Ali’s plan is showing early signs of progress. Guyana’s non-oil economy grew at 14.3% last year, slower than the 19.3% growth rate of the economy overall but still much faster than most of the rest of the world. And rising oil production, set to increase 30% to 1.3 million barrels a day over the next few years, means its sovereign wealth fund is likely to grow even if crude prices decline.
Exxon supports Ali in his efforts to rapidly grow living standards in a country where, just a few years ago, more than half the population lived in poverty, according to the Inter-American Development Bank.

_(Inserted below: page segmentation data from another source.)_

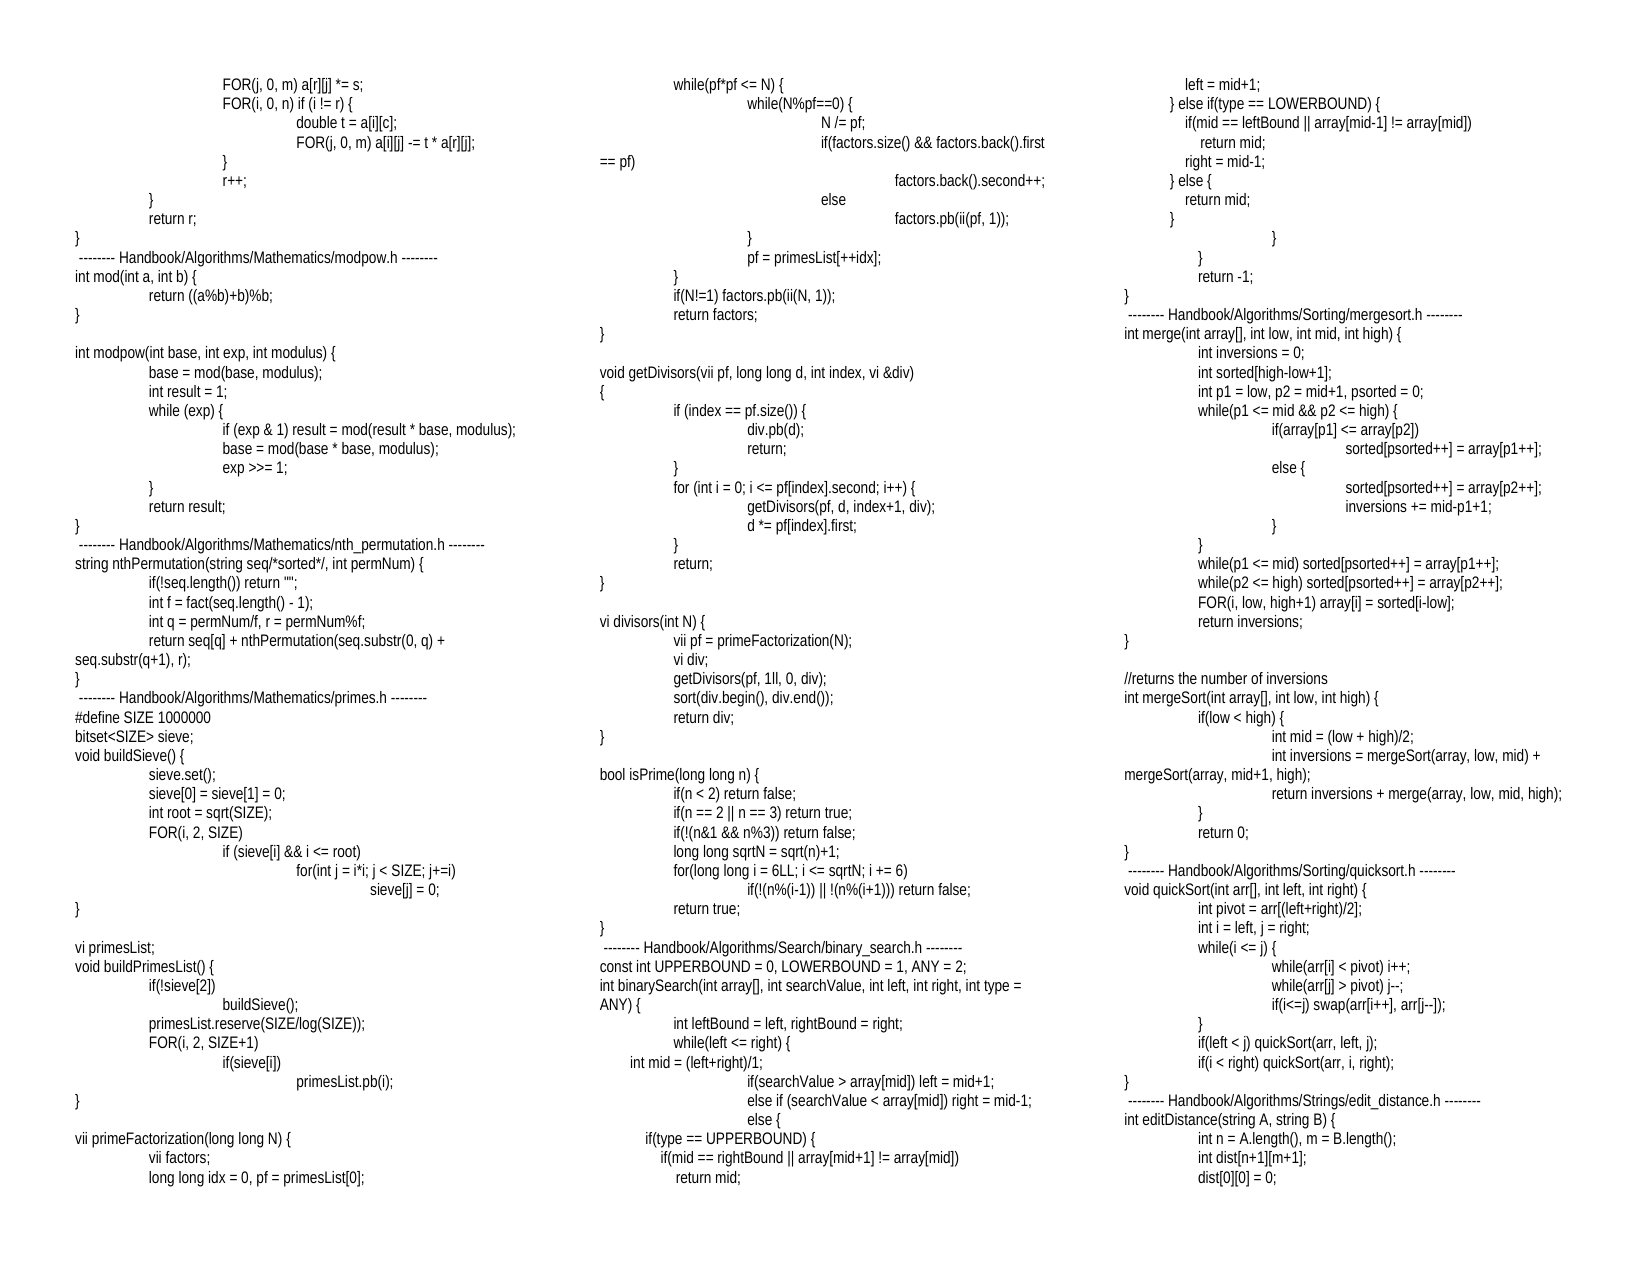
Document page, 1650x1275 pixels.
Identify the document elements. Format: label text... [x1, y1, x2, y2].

text if(searchValue > array[mid]) left = mid+1; [599, 1072, 1050, 1091]
text if(!(n%(i-1)) || !(n%(i+1))) return false; [599, 880, 1050, 899]
text int pivot = arr[(left+right)/2]; [1124, 899, 1575, 918]
text int mod(int a, int b) { [75, 267, 526, 286]
text else [599, 190, 1050, 209]
text } [599, 535, 1050, 554]
text -------- Handbook/Algorithms/Search/binary_search.h -------- [599, 937, 1050, 957]
text int sorted[high-low+1]; [1124, 362, 1575, 382]
text for (int i = 0; i <= pf[index].second; i++) { [599, 477, 1050, 497]
text -------- Handbook/Algorithms/Mathematics/nth_permutation.h -------- [75, 535, 526, 554]
text vii primeFactorization(long long N) { [75, 1129, 526, 1148]
text bitset<SIZE> sieve; [75, 727, 526, 746]
text int mergeSort(int array[], int low, int high) { [1124, 688, 1575, 707]
text int i = left, j = right; [1124, 918, 1575, 937]
text buildSieve(); [75, 995, 526, 1014]
text while(arr[i] < pivot) i++; [1124, 957, 1575, 976]
text } [1124, 535, 1575, 554]
text pf = primesList[++idx]; [599, 247, 1050, 267]
text int binarySearch(int array[], int searchValue, int left, int right, int type = ANY) { [599, 976, 1050, 1014]
text if(N!=1) factors.pb(ii(N, 1)); [599, 286, 1050, 305]
text return seq[q] + nthPermutation(seq.substr(0, q) + seq.substr(q+1), r); [75, 631, 526, 669]
text #define SIZE 1000000 [75, 707, 526, 727]
text return 0; [1124, 822, 1575, 842]
text if(!seq.length()) return ""; [75, 573, 526, 592]
text sieve[0] = sieve[1] = 0; [75, 784, 526, 803]
text if (index == pf.size()) { [599, 401, 1050, 420]
text void quickSort(int arr[], int left, int right) { [1124, 880, 1575, 899]
text FOR(j, 0, m) a[r][j] *= s; [75, 75, 526, 94]
text int dist[n+1][m+1]; [1124, 1148, 1575, 1167]
text return result; [75, 497, 526, 516]
text else if (searchValue < array[mid]) right = mid-1; [599, 1091, 1050, 1110]
text } [1124, 1072, 1575, 1091]
text const int UPPERBOUND = 0, LOWERBOUND = 1, ANY = 2; [599, 957, 1050, 976]
text double t = a[i][c]; [75, 113, 526, 132]
text } [1124, 803, 1575, 822]
text -------- Handbook/Algorithms/Sorting/quicksort.h -------- [1124, 861, 1575, 880]
text { [599, 382, 1050, 401]
text if(n == 2 || n == 3) return true; [599, 803, 1050, 822]
text if(mid == leftBound || array[mid-1] != array[mid]) [1124, 113, 1575, 132]
text void buildSieve() { [75, 746, 526, 765]
text if(i<=j) swap(arr[i++], arr[j--]); [1124, 995, 1575, 1014]
text return inversions; [1124, 612, 1575, 631]
text long long idx = 0, pf = primesList[0]; [75, 1167, 526, 1187]
text if(array[p1] <= array[p2]) [1124, 420, 1575, 439]
text } [75, 899, 526, 918]
text vii pf = primeFactorization(N); [599, 631, 1050, 650]
text } else { [1124, 171, 1575, 190]
text d *= pf[index].first; [599, 516, 1050, 535]
text string nthPermutation(string seq/*sorted*/, int permNum) { [75, 554, 526, 573]
text int leftBound = left, rightBound = right; [599, 1014, 1050, 1033]
text if(low < high) { [1124, 707, 1575, 727]
text FOR(i, 2, SIZE+1) [75, 1033, 526, 1052]
text int inversions = mergeSort(array, low, mid) + mergeSort(array, mid+1, high); [1124, 746, 1575, 784]
text right = mid-1; [1124, 152, 1575, 171]
text vii factors; [75, 1148, 526, 1167]
text FOR(i, 0, n) if (i != r) { [75, 94, 526, 113]
text while (exp) { [75, 401, 526, 420]
text return div; [599, 707, 1050, 727]
text void getDivisors(vii pf, long long d, int index, vi &div) [599, 362, 1050, 382]
text } [1124, 516, 1575, 535]
text for(long long i = 6LL; i <= sqrtN; i += 6) [599, 861, 1050, 880]
text sieve[j] = 0; [75, 880, 526, 899]
text factors.pb(ii(pf, 1)); [599, 209, 1050, 228]
text int merge(int array[], int low, int mid, int high) { [1124, 324, 1575, 343]
text sieve.set(); [75, 765, 526, 784]
text } [1124, 247, 1575, 267]
text return true; [599, 899, 1050, 918]
text } [599, 918, 1050, 937]
text base = mod(base * base, modulus); [75, 439, 526, 458]
text int mid = (low + high)/2; [1124, 727, 1575, 746]
text int p1 = low, p2 = mid+1, psorted = 0; [1124, 382, 1575, 401]
text return mid; [1124, 132, 1575, 152]
text vi primesList; [75, 937, 526, 957]
text primesList.pb(i); [75, 1072, 526, 1091]
text if(i < right) quickSort(arr, i, right); [1124, 1052, 1575, 1072]
text if(mid == rightBound || array[mid+1] != array[mid]) [599, 1148, 1050, 1167]
text FOR(i, 2, SIZE) [75, 822, 526, 842]
text int root = sqrt(SIZE); [75, 803, 526, 822]
text if (exp & 1) result = mod(result * base, modulus); [75, 420, 526, 439]
text left = mid+1; [1124, 75, 1575, 94]
text int result = 1; [75, 382, 526, 401]
text N /= pf; [599, 113, 1050, 132]
text -------- Handbook/Algorithms/Mathematics/primes.h -------- [75, 688, 526, 707]
text int q = permNum/f, r = permNum%f; [75, 612, 526, 631]
text } [599, 727, 1050, 746]
text } [599, 228, 1050, 247]
text base = mod(base, modulus); [75, 362, 526, 382]
text } [1124, 1014, 1575, 1033]
text //returns the number of inversions [1124, 669, 1575, 688]
text } [75, 305, 526, 324]
text sort(div.begin(), div.end()); [599, 688, 1050, 707]
text vi divisors(int N) { [599, 612, 1050, 631]
text int modpow(int base, int exp, int modulus) { [75, 343, 526, 362]
text if(sieve[i]) [75, 1052, 526, 1072]
text } [599, 267, 1050, 286]
text while(N%pf==0) { [599, 94, 1050, 113]
text dist[0][0] = 0; [1124, 1167, 1575, 1187]
text int editDistance(string A, string B) { [1124, 1110, 1575, 1129]
text int f = fact(seq.length() - 1); [75, 592, 526, 612]
text } [75, 228, 526, 247]
text } [75, 1091, 526, 1110]
text factors.back().second++; [599, 171, 1050, 190]
text inversions += mid-p1+1; [1124, 497, 1575, 516]
text bool isPrime(long long n) { [599, 765, 1050, 784]
text sorted[psorted++] = array[p2++]; [1124, 477, 1575, 497]
text } [599, 324, 1050, 343]
text while(left <= right) { [599, 1033, 1050, 1052]
text } [1124, 209, 1575, 228]
text if(left < j) quickSort(arr, left, j); [1124, 1033, 1575, 1052]
text return mid; [599, 1167, 1050, 1187]
text } [75, 669, 526, 688]
text } [599, 573, 1050, 592]
text if(!sieve[2]) [75, 976, 526, 995]
text } [75, 516, 526, 535]
text } [1124, 631, 1575, 650]
text return mid; [1124, 190, 1575, 209]
text if(type == UPPERBOUND) { [599, 1129, 1050, 1148]
text while(p1 <= mid) sorted[psorted++] = array[p1++]; [1124, 554, 1575, 573]
text while(p2 <= high) sorted[psorted++] = array[p2++]; [1124, 573, 1575, 592]
text getDivisors(pf, d, index+1, div); [599, 497, 1050, 516]
text exp >>= 1; [75, 458, 526, 477]
text } [75, 190, 526, 209]
text FOR(i, low, high+1) array[i] = sorted[i-low]; [1124, 592, 1575, 612]
text } [75, 152, 526, 171]
text int mid = (left+right)/1; [599, 1052, 1050, 1072]
text return -1; [1124, 267, 1575, 286]
text else { [599, 1110, 1050, 1129]
text sorted[psorted++] = array[p1++]; [1124, 439, 1575, 458]
text getDivisors(pf, 1ll, 0, div); [599, 669, 1050, 688]
text return r; [75, 209, 526, 228]
text void buildPrimesList() { [75, 957, 526, 976]
text else { [1124, 458, 1575, 477]
text div.pb(d); [599, 420, 1050, 439]
text return factors; [599, 305, 1050, 324]
text FOR(j, 0, m) a[i][j] -= t * a[r][j]; [75, 132, 526, 152]
text primesList.reserve(SIZE/log(SIZE)); [75, 1014, 526, 1033]
text while(pf*pf <= N) { [599, 75, 1050, 94]
text int n = A.length(), m = B.length(); [1124, 1129, 1575, 1148]
text -------- Handbook/Algorithms/Sorting/mergesort.h -------- [1124, 305, 1575, 324]
text -------- Handbook/Algorithms/Mathematics/modpow.h -------- [75, 247, 526, 267]
text for(int j = i*i; j < SIZE; j+=i) [75, 861, 526, 880]
text } else if(type == LOWERBOUND) { [1124, 94, 1575, 113]
text long long sqrtN = sqrt(n)+1; [599, 842, 1050, 861]
text return ((a%b)+b)%b; [75, 286, 526, 305]
text if(n < 2) return false; [599, 784, 1050, 803]
text while(i <= j) { [1124, 937, 1575, 957]
text vi div; [599, 650, 1050, 669]
text } [75, 477, 526, 497]
text while(arr[j] > pivot) j--; [1124, 976, 1575, 995]
text int inversions = 0; [1124, 343, 1575, 362]
text } [1124, 286, 1575, 305]
text } [1124, 842, 1575, 861]
text if(factors.size() && factors.back().first == pf) [599, 132, 1050, 171]
text if(!(n&1 && n%3)) return false; [599, 822, 1050, 842]
text -------- Handbook/Algorithms/Strings/edit_distance.h -------- [1124, 1091, 1575, 1110]
text while(p1 <= mid && p2 <= high) { [1124, 401, 1575, 420]
text } [1124, 228, 1575, 247]
text return inversions + merge(array, low, mid, high); [1124, 784, 1575, 803]
text return; [599, 439, 1050, 458]
text } [599, 458, 1050, 477]
text return; [599, 554, 1050, 573]
text r++; [75, 171, 526, 190]
text if (sieve[i] && i <= root) [75, 842, 526, 861]
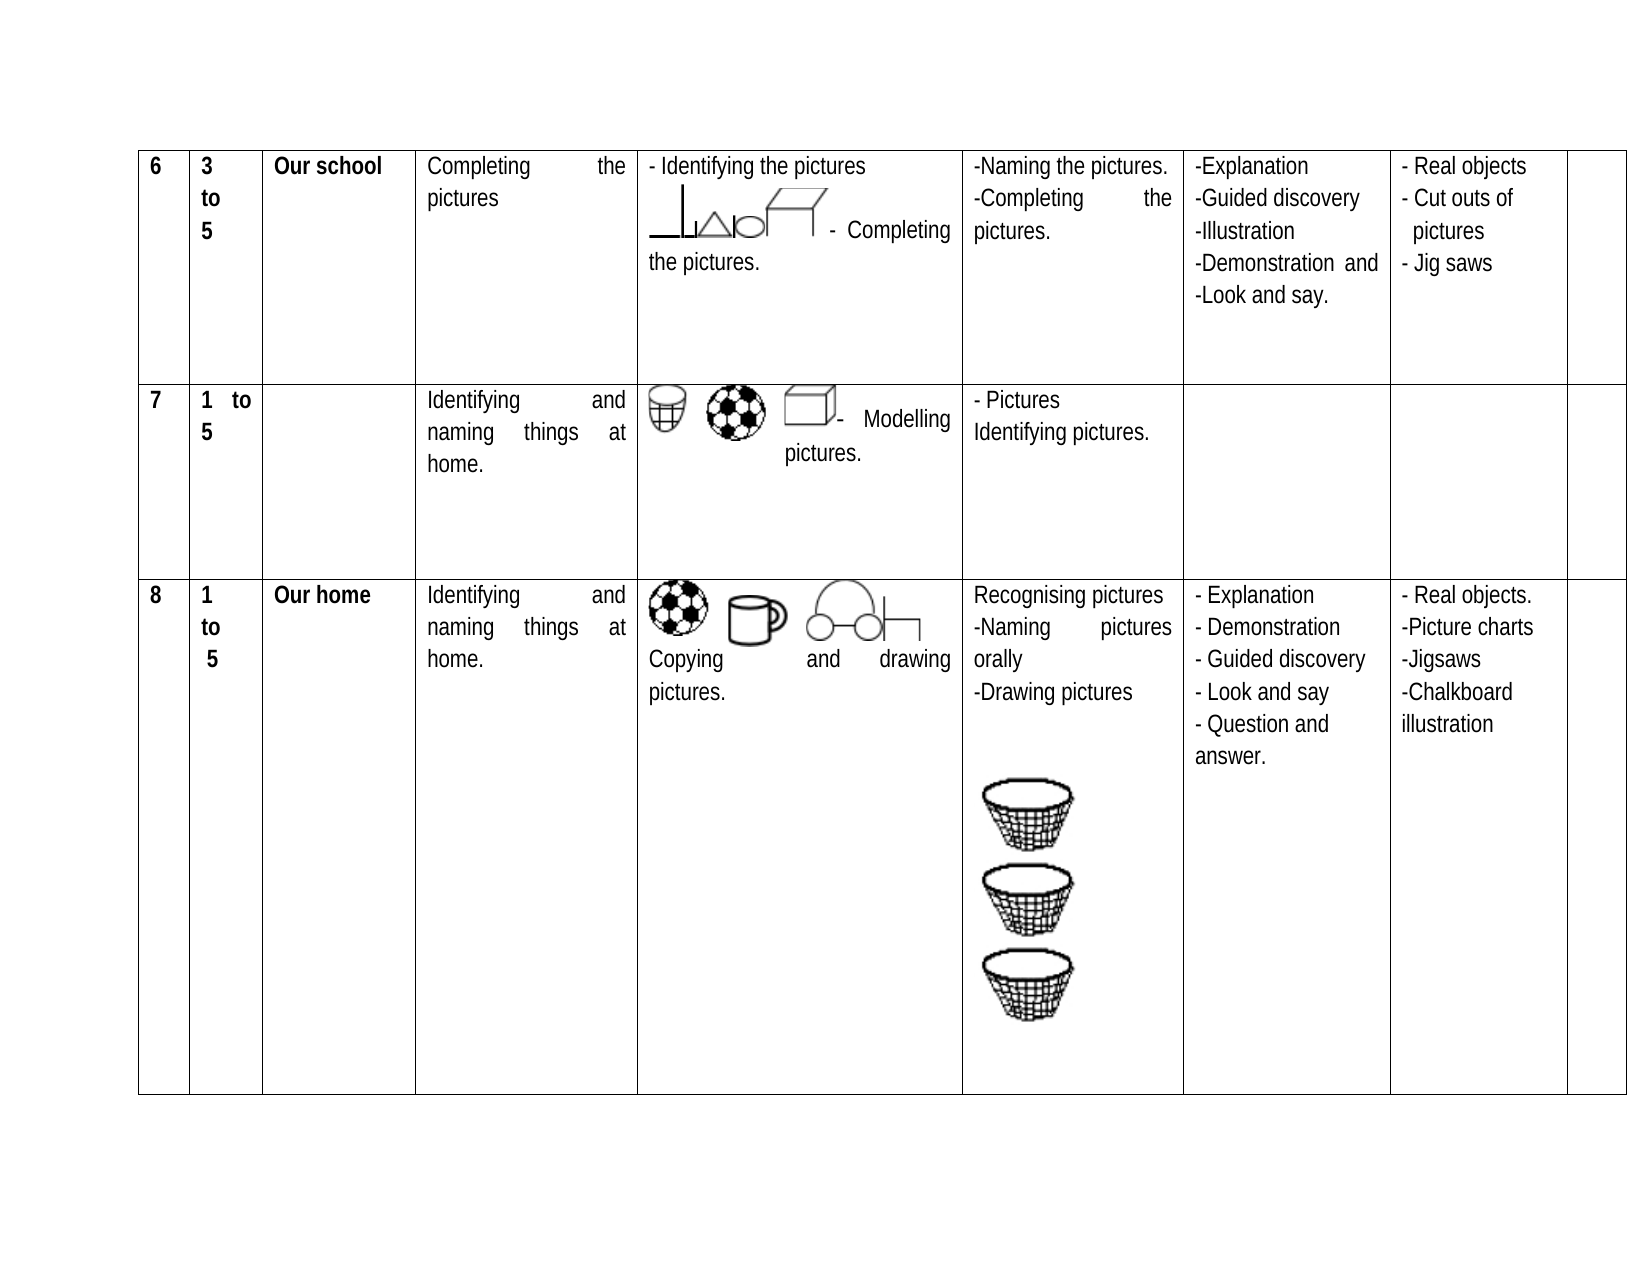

“People in the community have to see the benefits of you being there,” Woods said. “To think you’re going to go into a community or location and be at odds with the people that you’re living and working with, that equation will never work.”
Since Trump took office a year ago, Exxon has expanded in Angola, obtained offshore drilling rights in Greece, won exploration concessions in Egypt and signed a production sharing contract in Trinidad and Tobago. The company has also held talks over new fields in Iraq and Libya, both OPEC members.
In these negotiations, Guyana looms large.
“If I can deliver more value for the same dollar, the benefit is huge for the resource owners,” Woods said. “It’s good for us, but it’s even better for the resource owners, and therefore they’re incentivized to bring the best in.”